Artists are inspired by all kinds of things, but we landscape painters tend to get excited about places. That's why so many of us end up living in beautiful spots. For over 35 years I called the Monterey Bay Area home. My husband and I recently relocated to a tiny town at the foot of the Sierra, east of Lake Tahoe, in Nevada. Genoa, Nevada is the oldest settlement in the state, and about as different from Santa Cruz, California as one can get. It is also one of those spots on the planet with an unmistakable, wholly irresistible sense of place. The Sierra plunge into the Carson Valley's pastures as abruptly as the Coast Range drops into the Pacific in Big Sur. There's a raw, epic quality to the landscape.

The Nevada Museum of Art is featuring a show by Maynard Dixon, and when I went to see it I was surprised to learn how much of his work was done here in Nevada. The other morning, before heading to the painting studio, I paged through Donald J. Hagerty's stunning book, The Art of Maynard Dixon, that I'd picked up at the museum store. I was struck by a view of Jack's Valley that I see nearly every day--and surprised to see that it looks an awful lot like it did back in 1919 when Dixon did the study. The quality of light (and those ravishing shadows) were instantly recognizable.

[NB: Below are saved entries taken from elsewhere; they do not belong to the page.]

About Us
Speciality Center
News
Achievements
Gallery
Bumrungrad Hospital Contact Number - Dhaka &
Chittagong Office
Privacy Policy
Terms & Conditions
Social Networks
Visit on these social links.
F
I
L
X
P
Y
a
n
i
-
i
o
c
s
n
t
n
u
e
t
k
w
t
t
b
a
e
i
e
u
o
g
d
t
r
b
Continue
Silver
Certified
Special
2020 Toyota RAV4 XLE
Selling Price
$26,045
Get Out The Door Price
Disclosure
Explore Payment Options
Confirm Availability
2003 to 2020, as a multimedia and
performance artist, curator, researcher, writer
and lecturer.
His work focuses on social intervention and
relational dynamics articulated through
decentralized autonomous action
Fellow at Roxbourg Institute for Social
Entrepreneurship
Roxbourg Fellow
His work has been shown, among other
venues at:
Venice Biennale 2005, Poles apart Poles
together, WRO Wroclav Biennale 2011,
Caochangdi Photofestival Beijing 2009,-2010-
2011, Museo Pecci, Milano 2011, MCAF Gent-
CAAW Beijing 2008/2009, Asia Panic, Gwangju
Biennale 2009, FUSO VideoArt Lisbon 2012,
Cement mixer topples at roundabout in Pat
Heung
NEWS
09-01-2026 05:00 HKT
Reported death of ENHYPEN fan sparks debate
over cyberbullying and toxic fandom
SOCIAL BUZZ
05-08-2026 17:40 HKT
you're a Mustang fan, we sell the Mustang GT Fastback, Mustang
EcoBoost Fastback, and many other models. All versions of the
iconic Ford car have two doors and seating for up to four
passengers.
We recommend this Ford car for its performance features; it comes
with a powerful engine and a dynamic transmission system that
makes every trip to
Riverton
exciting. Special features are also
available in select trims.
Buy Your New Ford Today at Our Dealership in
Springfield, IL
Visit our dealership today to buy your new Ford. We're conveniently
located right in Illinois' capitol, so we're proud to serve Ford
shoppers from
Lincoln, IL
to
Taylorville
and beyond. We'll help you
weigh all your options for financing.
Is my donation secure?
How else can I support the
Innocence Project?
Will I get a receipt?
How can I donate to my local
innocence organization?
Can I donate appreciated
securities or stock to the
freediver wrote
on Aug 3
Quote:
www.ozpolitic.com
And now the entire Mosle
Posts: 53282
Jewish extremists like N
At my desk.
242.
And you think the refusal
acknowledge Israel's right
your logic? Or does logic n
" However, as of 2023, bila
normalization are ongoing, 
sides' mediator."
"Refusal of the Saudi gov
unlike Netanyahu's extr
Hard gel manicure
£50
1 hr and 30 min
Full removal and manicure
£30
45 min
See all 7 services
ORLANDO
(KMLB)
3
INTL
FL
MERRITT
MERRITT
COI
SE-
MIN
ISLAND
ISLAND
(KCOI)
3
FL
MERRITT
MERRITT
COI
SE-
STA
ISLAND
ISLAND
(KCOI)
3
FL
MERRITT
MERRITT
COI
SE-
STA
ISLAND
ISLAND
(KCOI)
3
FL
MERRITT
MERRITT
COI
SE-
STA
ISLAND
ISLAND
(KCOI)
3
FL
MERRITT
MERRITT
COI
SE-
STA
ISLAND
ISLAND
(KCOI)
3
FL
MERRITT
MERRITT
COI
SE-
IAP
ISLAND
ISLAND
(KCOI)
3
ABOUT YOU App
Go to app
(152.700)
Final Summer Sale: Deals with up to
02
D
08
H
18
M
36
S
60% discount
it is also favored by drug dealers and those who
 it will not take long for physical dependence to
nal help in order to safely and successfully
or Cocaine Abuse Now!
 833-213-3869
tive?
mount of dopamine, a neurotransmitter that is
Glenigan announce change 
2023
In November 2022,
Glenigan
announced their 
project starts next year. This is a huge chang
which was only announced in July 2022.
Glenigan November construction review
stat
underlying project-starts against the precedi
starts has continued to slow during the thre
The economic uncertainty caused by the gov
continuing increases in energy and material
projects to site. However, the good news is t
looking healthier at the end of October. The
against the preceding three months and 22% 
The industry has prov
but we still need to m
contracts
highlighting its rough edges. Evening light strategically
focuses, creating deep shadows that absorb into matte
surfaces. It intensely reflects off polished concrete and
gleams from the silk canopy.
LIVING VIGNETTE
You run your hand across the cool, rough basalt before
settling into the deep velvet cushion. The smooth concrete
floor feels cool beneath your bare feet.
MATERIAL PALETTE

An artist friend who saw posts of my work online noticed something that even I hadn't been aware of: the temperature of the light here is much cooler than on the Pacific coast. Even without looking at the particulars of the landscape--snow-covered mountains, lush grasslands and sagebrush-covered hills--she'd identified an element of this place that is as distinctive as Lake Tahoe itself. The quality of the light. It's producing a new and different color harmony for me. I'm literally having to buy some different pigments. For example, the best way to capture the rosy granite of the high peaks is by combining Venetian Red, Ultramarine Blue and white. Venetian Red is new to my palette (and administered in medicinal doses only--wow. What a pigment.)

No wonder the area lures artists, and turns Sunday painters into full-time obsessives. Maynard Dixon was no fool.